Kolkata, Aug 8 West Bengal will go for the crucial Assembly elections next year with an almost 17 per cent increase in the number of polling booths than during the 2024 Lok Sabha polls and the 2021 West Bengal Assembly elections.
An insider from the office of the Chief Electoral Officer (CEO) said that the polling in the previous two elections was conducted with a total network of 80,680 booths.
However, insiders added that the 2026 Assembly elections will be with a network of a little over 94,000 booths, a 16.50 per cent rise over the number of booths in the previous polls.
Explaining the reason behind the increase in the number of booths, the CEO office insiders said that as per the directive of the Election Commission of India (ECI), this time the total number of voters in a single booth should not exceed 1,200, and hence, to accommodate that, the number of booths had to be increased.
The insiders said that all the political parties in the state have been updated about the increase in the number of polling booths.
On Thursday evening, the CEO’s office had communicated to the ECI that the ground work was ready to begin the process of the Special Intensive Revision (SIR) in the state.
The communication on this count was sent to the ECI’s headquarters in Delhi after the CEO’s office compiled the reports sent by different district election officers on the ground-level preparedness for the SIR at respective districts.
The last time that SIR was conducted in West Bengal was in 2002.
During the current year, the SIR process has been completed recently in neighbouring Bihar, where the polls are scheduled later this year.
The SIR in West Bengal is expected to start anytime now amid the continuing political slugfest over the exercise.

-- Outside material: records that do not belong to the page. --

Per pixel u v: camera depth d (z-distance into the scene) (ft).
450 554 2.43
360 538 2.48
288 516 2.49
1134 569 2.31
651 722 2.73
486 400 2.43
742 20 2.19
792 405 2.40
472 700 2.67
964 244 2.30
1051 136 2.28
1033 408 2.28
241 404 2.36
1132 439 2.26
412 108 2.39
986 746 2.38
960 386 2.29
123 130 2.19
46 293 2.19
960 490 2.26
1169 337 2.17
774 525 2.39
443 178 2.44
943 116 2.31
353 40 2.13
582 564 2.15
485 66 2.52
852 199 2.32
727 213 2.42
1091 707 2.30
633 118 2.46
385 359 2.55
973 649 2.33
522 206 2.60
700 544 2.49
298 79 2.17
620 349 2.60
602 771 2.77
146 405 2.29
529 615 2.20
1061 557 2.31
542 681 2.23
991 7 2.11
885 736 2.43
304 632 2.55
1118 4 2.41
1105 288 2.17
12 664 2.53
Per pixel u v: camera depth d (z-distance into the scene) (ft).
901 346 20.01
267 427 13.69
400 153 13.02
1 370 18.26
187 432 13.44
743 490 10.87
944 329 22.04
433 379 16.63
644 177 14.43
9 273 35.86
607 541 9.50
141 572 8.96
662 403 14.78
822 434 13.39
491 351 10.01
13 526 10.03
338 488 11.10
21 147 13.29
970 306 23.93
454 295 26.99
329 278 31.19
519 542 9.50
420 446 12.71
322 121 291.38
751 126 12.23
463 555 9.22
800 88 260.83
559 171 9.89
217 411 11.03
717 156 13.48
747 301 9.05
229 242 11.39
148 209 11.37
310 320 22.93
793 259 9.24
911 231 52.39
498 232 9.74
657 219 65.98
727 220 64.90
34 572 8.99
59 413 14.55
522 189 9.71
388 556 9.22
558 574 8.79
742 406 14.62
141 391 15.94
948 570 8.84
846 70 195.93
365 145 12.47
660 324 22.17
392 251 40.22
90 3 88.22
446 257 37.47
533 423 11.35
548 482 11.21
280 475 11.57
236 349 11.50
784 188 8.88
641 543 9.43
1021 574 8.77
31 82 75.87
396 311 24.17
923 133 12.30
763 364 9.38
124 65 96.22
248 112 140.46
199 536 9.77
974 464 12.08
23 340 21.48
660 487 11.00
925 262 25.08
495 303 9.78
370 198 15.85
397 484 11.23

On one hand, the ruling Trinamool Congress has described the revision exercise as a ploy by the BJP to slap the NRC in West Bengal. The Trinamool Congress had also accused ECI of operating on the behest of the BJP to ensure the latter’s victory in the Assembly elections.
On the other hand, the BJP had claimed that the Trinamool Congress and Chief Minister Mamata Banerjee were opposing the SIR out of fear that names of many illegal Rohingya and Bangladeshi infiltrators would be deleted from the list following the revision exercise.